He proposed that the exiting fugitive-slave law should be repealed and another be substituted guaranteeing the right of habeas corpus and jury trial to the fugitive, thus advocating what would at one stroke quiet all agitation in the North by effectually providing that no fugitives would ever again be returned. ... Now that the antislavery forces were coming into control of the federal government, at the first opportunity Lincoln suggested the full use of their new power to settle the question to their complete satisfaction.
Dumond says, thirdly, that Lincoln from the start of his Presidency assumed a view of national government like that first asserted by Andrew Jackson, in which the supremacy of the federal government was unquestioned (although he never disputed that states had certain proper spheres of action of their own). Known in the disputes over slavery as "consolidation," he argues that of Lincoln's view of national power: "It was a species of consolidation doctrine such as no man in public life had ever before uttered and such as only the most extreme consolidationist could possibly endorse. Put into practical effect it would remove all limis to antislavery legislation."

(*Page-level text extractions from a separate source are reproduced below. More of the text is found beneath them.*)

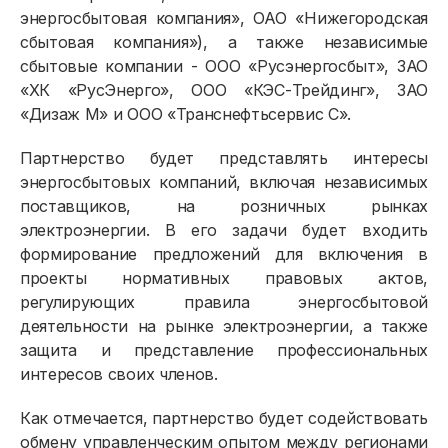
энергосбытовая компания», ОАО «Нижегородская
сбытовая компания»), а также независимые
сбытовые компании - ООО «Русэнергосбыт», ЗАО
«ХК «РусЭнерго», ООО «КЭС-Трейдинг», ЗАО
«Дизаж М» и ООО «Транснефтьсервис С».
Партнерство будет представлять интересы
энергосбытовых компаний, включая независимых
поставщиков, на розничных рынках
электроэнергии. В его задачи будет входить
Физическим лицам
формирование предложений для включения в
проекты нормативных правовых актов,
Договор энергоснабжения
регулирующих правила энергосбытовой
деятельности на рынке электроэнергии, а также
Расчёты и оплата
защита и представление профессиональных
интересов своих членов.
Приборы учёта и показания
Должникам
Как отмечается, партнерство будет содействовать
обмену управленческим опытом между регионами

Finally, Dumond argues that Lincoln had a clear view that emancipation would be a necessary result of the Slave Power's secession. During the prewar struggles over slavery in the territories, Lincoln opposed the extension of slavery, in the hope common to abolitionists that with slavery restricted from expanding to new states, as he himself put it in 1856, "the hateful institution, like a reptile poisoning itself, will perish by its own infamy."